## Task to complete
For the entries below, the expected answer is the line with "Figure 1. The", the line with "Figure 16. Representation", and every line between them, exactly as written, and nothing more.

## Given data

====================

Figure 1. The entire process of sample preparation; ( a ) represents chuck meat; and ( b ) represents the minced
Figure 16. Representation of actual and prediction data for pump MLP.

====================

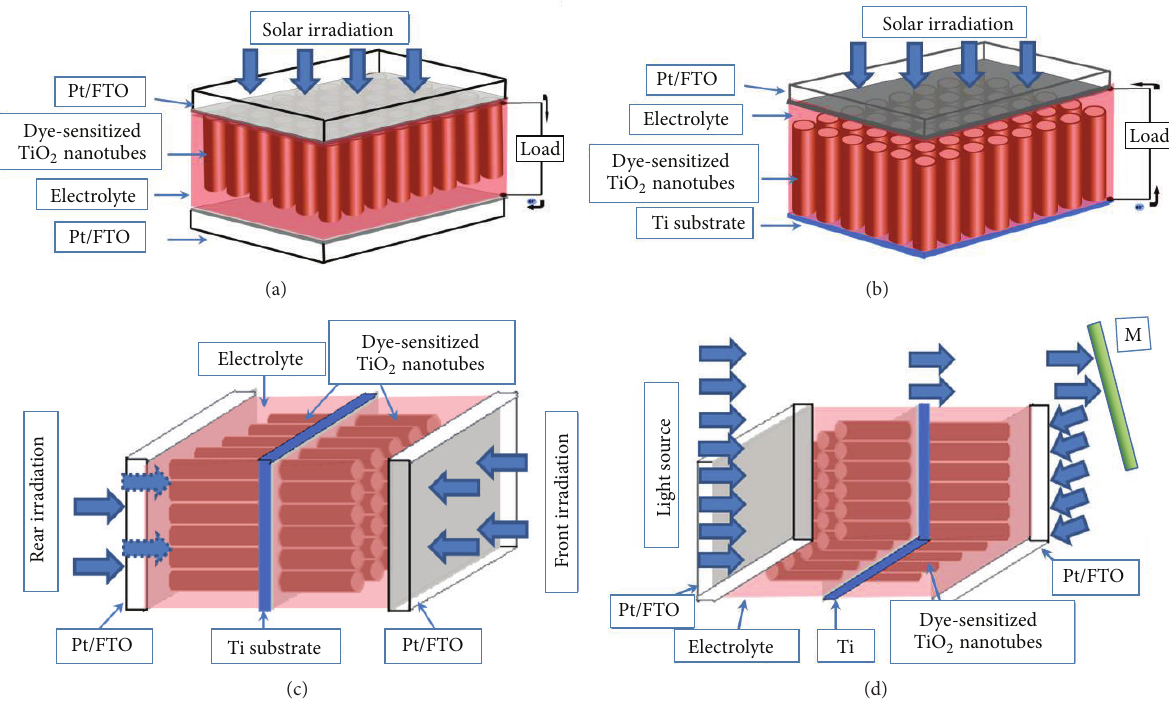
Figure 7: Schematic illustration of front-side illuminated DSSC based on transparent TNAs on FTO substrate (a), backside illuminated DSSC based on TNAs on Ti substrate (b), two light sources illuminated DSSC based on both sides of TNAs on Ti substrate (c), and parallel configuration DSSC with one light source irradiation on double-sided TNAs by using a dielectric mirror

====================

## Solution for this task
Figure 1. The entire process of sample preparation; ( a ) represents chuck meat; and ( b ) represents the minced
Figure 16. Representation of actual and prediction data for pump MLP.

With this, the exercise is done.